When it comes to setting the hook, feel is important too. It’s easy to make the mistake of pulling a bait away from a biting fish. Reacting too quickly to a bite or over-reacting – striking too vigorously, for instance – can result in missed fish. Conversely, letting fish run too long with the bait can also result in lost fish, or fish that are deeply hooked.

Judging just how long to let a fish pull line off the spool before locking up the reel and striking comes with experience. The size of the bait should influence the decision – allow a bit more time for a large bait – but there’s no need to let a fish run for more than a few seconds at most, usually less time than that.

If you fish with recurved/circle hooks there’s little value in letting fish run with the bait, even when stray-lining: bowing the rod when a fish bites usually reduces resistance enough for the fish to turn with the bait: as the line tightens, the circle hook pulls into the corner of its mouth.

If you fish live baits, you’ll know how important touch and vision are to monitor what’s happening at the business end of the line. By watching the rod tip and/or fingering the line, you can tell not only whether your bait is lively (if it’s not, replace it), but also when it’s about to be monstered. An agitated live bait is usually one that’s about to be eaten, so any burst of activity from the bait is a signal for the angler to get ready for an imminent strike.

When the bite comes, judging how far you allow the fish to swim away before setting the hook depends on the size of the live bait (longer for larger) and the hook type, but also on what you feel in your gut. With some strikes, you’ll know the fish is hooked straight away and that there’s no need to free-spool the bait.

At other times it can take a while for a fish to properly eat the bait, so a little patience and an educated thumb on the spool is required. When to tighten up and set the hook is a judgement call, but when the line is running smoothly off the reel, maybe even accelerating, the time is usually right.

Lure fishers need to stay focussed and in touch with their gear too. Fishing artificials encompasses lots of different lure types and fishing techniques. Trolling or winding lures doesn’t require much attention from the angler since the fish hook themselves and the same is generally true for vertical jigging: a take on an upstroke or during a high-speed retrieve will rip the rod down.

But many jigging bites also come ‘on the drop’ as the lure is falling, so anglers must learn to react smartly to a slackening in the line, a sudden absence of weight or an accelerating spool to achieve a hook-up. This holds true for micro-jigs, slow-fall jigs, inchiku jigs and slow jigs as well: bites on the drop are common, so the angler has to react to any knock, bump or tug on the line.

Feel is super-important for slow jig fishing with sliders/ kabura jigs and similar styles. Bites can be very gentle and striking prematurely will result in missed fish. The trick is to keep slowly retrieving the lure after the first bites are felt, until the rod tip loads up and the fish hooks itself. It takes a bit of practice but you quickly get a feel for it.
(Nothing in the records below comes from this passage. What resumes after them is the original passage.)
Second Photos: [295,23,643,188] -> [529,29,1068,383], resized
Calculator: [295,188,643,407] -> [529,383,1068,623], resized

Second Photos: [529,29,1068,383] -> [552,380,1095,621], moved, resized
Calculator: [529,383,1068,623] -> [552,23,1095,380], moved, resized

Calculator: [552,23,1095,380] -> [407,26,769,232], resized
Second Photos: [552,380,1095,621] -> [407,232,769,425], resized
For soft plastics, a combination of paying careful attention to what you can feel through the rod, an eagle-eyed focus on the line where it enters the water, watching for any movement that might indicate a bite, and lightning-fast reflexes bring fishing success. Many, many bites come as soft plastics are falling through the water column and these can be difficult to detect.
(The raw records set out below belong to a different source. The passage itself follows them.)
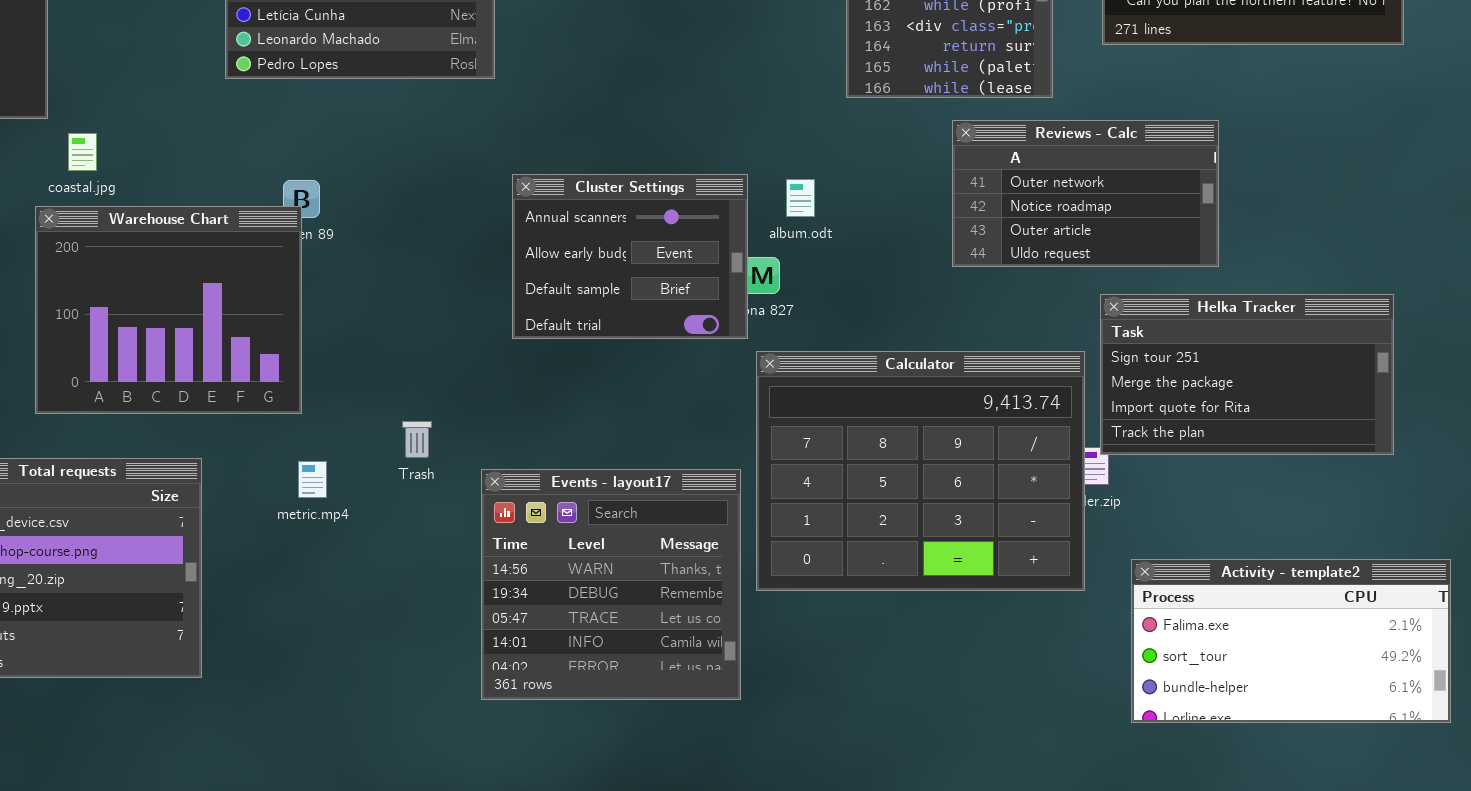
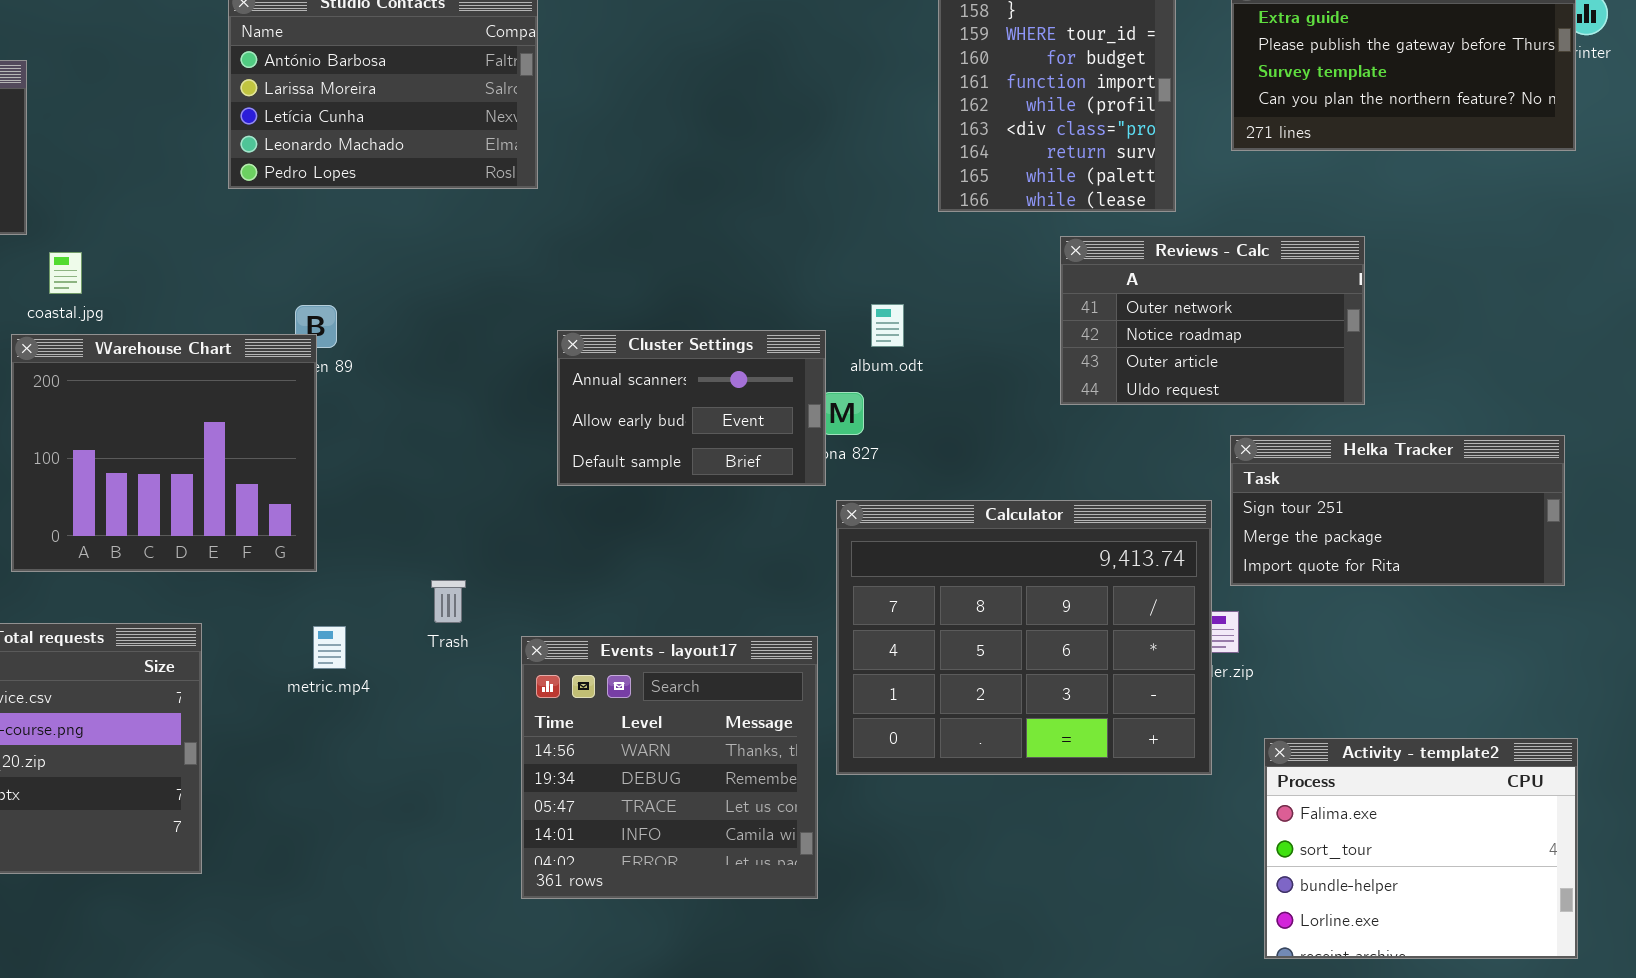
Cluster Settings: [512,174,748,339] -> [557,330,826,486], resized
Helka Tracker: [1100,294,1394,455] -> [1230,435,1565,586], resized
Activity - template2: [1131,559,1451,723] -> [1264,738,1578,959], resized

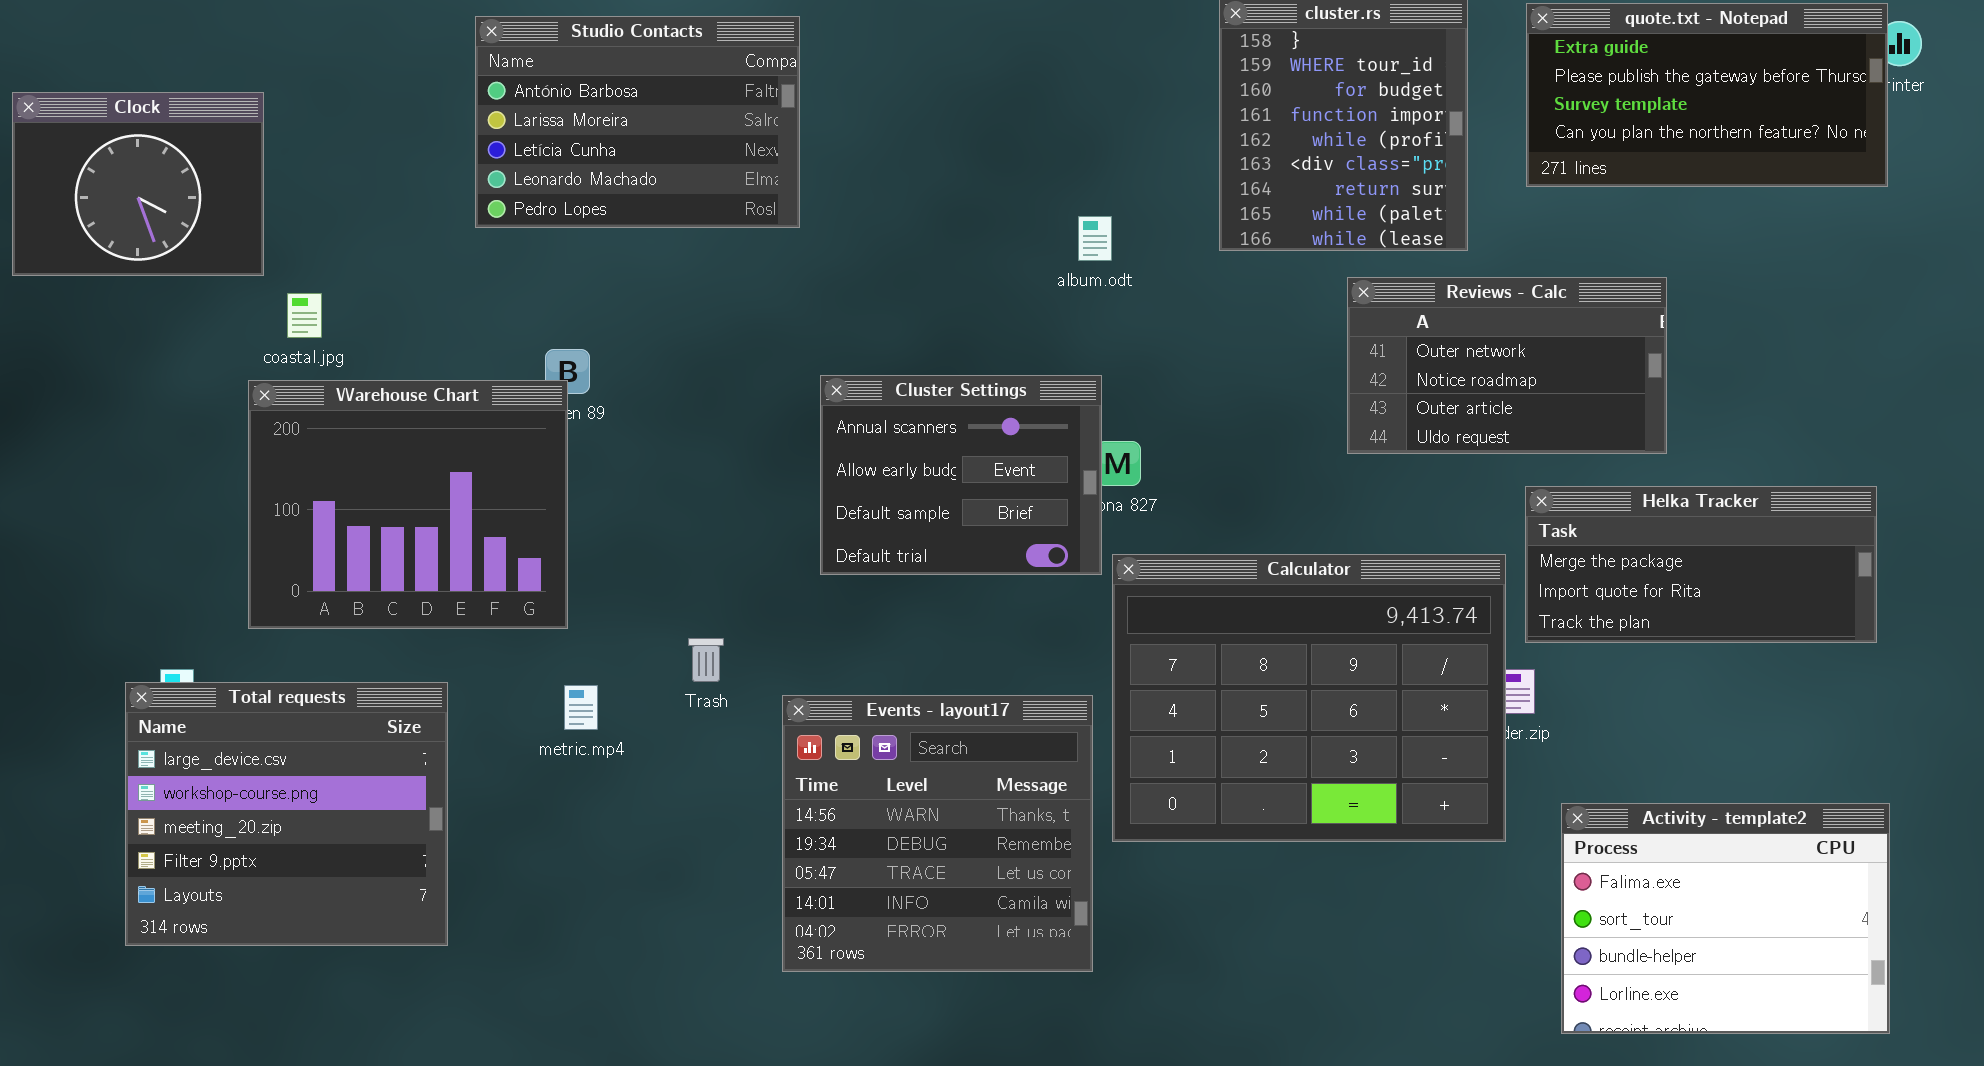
album.odt: [871,304,904,347] -> [1078,216,1112,261], moved
Cluster Settings: [557,330,826,486] -> [820,375,1102,575], resized
Helka Tracker: [1230,435,1565,586] -> [1525,486,1877,643], scrolled down 1 row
Line control is important – not too slack and not too tight, so the lure can still fall naturally – but so too is the almost sixth sense that tells you to strike NOW, perhaps in response to the slightest ‘tick’ transmitting up the line or a hint of movement in the line where it meets the water. Staying in good touch also lets you feel when the soft bait touches the bottom, so you know when to start working it back towards the boat.

Just like when fishing natural baits, adjusting the amount of weight to suit the conditions, water depth and bait size are important with soft baits: too little weight and you’ll lose contact with the bait, which also won’t get down to the fish; too much weight and the lure will descend too quickly, looking unnatural and allowing less time for fish to intercept it on the drop.